Unveiling the Aging Process of Organic Light‐Emitting Devices with Langevin and Hole Trap‐Assisted Recombination Exciplex Cohosts

Abstract

AbstractExciplex‐forming cohosts have gained increasing interest due to their promising performances in organic light‐emitting diodes (OLEDs). Such electroluminescent stabilities of the exciplex cohosts depend on their charge‐carrier recombination. But intrinsic relationships between the recombination schemes and the electrical aging process of the exciplex cohosts are yet to be revealed.
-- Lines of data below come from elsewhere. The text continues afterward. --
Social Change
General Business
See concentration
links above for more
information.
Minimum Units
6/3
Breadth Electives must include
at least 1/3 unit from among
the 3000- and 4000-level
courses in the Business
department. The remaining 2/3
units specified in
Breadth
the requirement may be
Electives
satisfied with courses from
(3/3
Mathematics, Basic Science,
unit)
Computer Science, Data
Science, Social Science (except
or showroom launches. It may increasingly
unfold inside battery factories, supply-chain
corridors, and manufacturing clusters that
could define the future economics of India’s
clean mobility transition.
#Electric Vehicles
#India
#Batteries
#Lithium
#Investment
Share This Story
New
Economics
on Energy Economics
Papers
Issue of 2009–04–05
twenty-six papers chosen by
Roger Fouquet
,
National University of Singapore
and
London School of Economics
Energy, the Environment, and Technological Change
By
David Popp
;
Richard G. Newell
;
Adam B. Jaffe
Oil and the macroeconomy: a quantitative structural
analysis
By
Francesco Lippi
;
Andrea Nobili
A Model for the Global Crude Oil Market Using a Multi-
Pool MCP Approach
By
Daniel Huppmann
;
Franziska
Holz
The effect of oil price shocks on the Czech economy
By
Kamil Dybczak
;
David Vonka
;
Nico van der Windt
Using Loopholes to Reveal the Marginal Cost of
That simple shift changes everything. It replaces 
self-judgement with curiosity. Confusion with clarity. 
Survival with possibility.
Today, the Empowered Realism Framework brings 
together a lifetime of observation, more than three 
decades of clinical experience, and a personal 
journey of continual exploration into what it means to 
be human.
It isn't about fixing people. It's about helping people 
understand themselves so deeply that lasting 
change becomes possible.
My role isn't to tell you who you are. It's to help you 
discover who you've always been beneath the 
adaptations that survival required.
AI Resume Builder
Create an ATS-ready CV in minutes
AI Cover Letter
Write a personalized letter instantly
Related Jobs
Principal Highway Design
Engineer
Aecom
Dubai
In this case, exciplex cohosts with two different recombination schemes, namely trap‐assisted recombination (TAR) and trimolecular Langevin recombination (LR), are compared. The LR‐dominated device achieves T90 lifetime (time to 90% of initial luminance) of ≈8600 h at luminance of 1000 cd m−2, which is >2.3‐time lifetime improvement compared with the hole TAR‐dominated ones. The corresponding degradation analyses confirms that hole carriers in hole TAR‐dominated cohosts are captured by phosphorescent guests, accelerating p‐type cohost deterioration through exciton‐polaron decomposition on susceptible aromatic amine groups, which reveals the electrical aging mechanism of exciplex cohost based devices. Moreover, exciton managements of the recombination region further suppress luminous decline and release undesirable exciton–exciton annihilations. The current findings offer an in situ technique to observe exciton and charge carrier aging processes with different recombination mechanisms and provide a general guidance for the development of highly efficient and long‐lifespan exciplex cohost based OLEDs.